## Task details:
Working through the entries below, find how many lines include "Please", then write only that number.

Collected data entries:

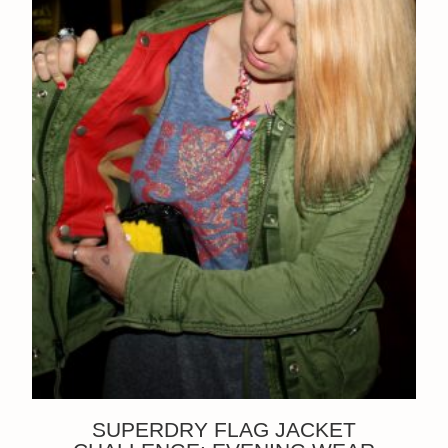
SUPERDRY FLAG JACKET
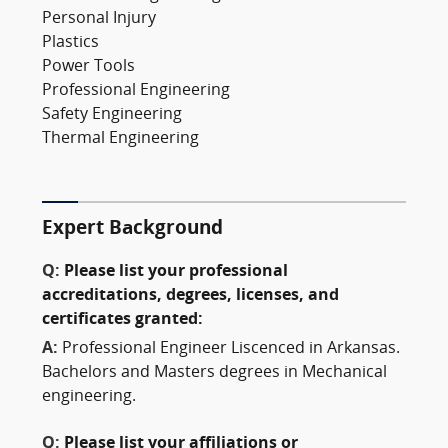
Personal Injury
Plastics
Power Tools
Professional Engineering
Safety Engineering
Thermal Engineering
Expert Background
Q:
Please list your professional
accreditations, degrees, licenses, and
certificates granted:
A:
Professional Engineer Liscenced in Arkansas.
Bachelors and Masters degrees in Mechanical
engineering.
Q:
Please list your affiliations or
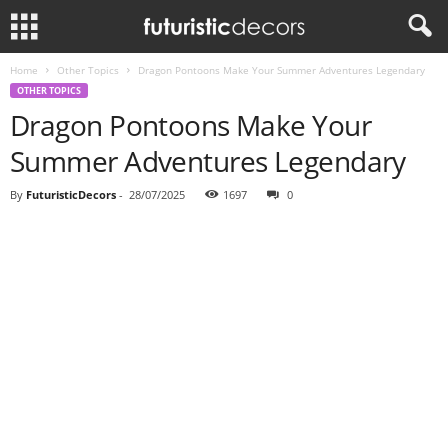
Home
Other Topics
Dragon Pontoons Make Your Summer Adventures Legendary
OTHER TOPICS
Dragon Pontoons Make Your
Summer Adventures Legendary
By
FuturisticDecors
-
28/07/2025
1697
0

## Answer for this exercise:
2